DATA FOR REVIEW:
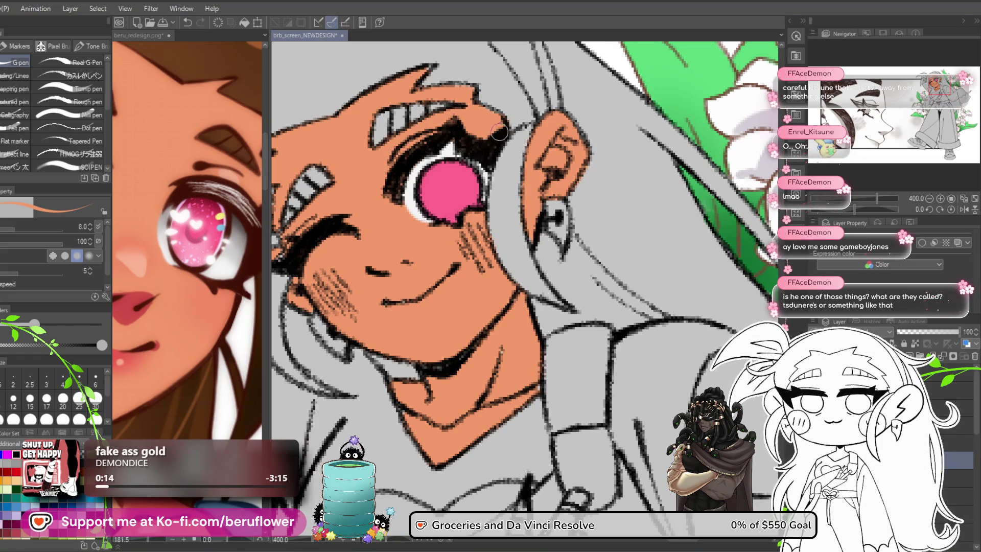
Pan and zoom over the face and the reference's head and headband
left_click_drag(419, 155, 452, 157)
...
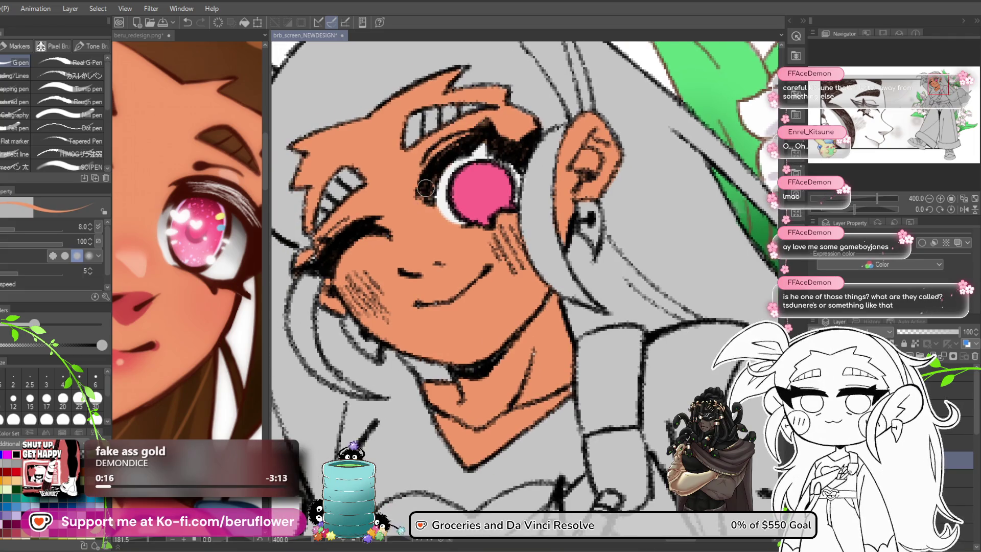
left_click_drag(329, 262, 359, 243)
==
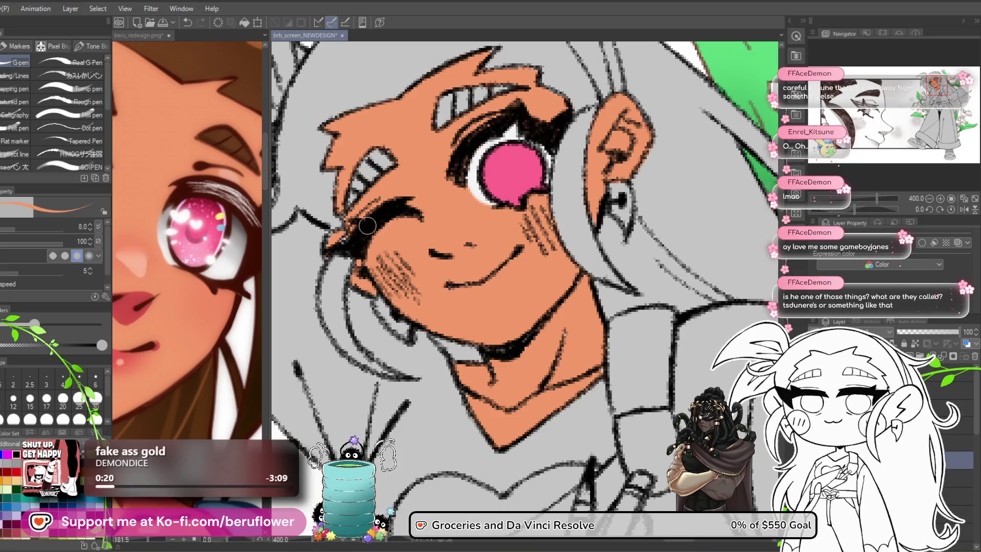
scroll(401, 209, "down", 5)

GOAL OF THE EXERCISE: Set down, from the entries above, exactly the lines from the one with "Pan and zoom" up to and including the one with "left_click_drag(419, 155, 452, 157)", and no other lines.

YOUR SOLUTION:
Pan and zoom over the face and the reference's head and headband
left_click_drag(419, 155, 452, 157)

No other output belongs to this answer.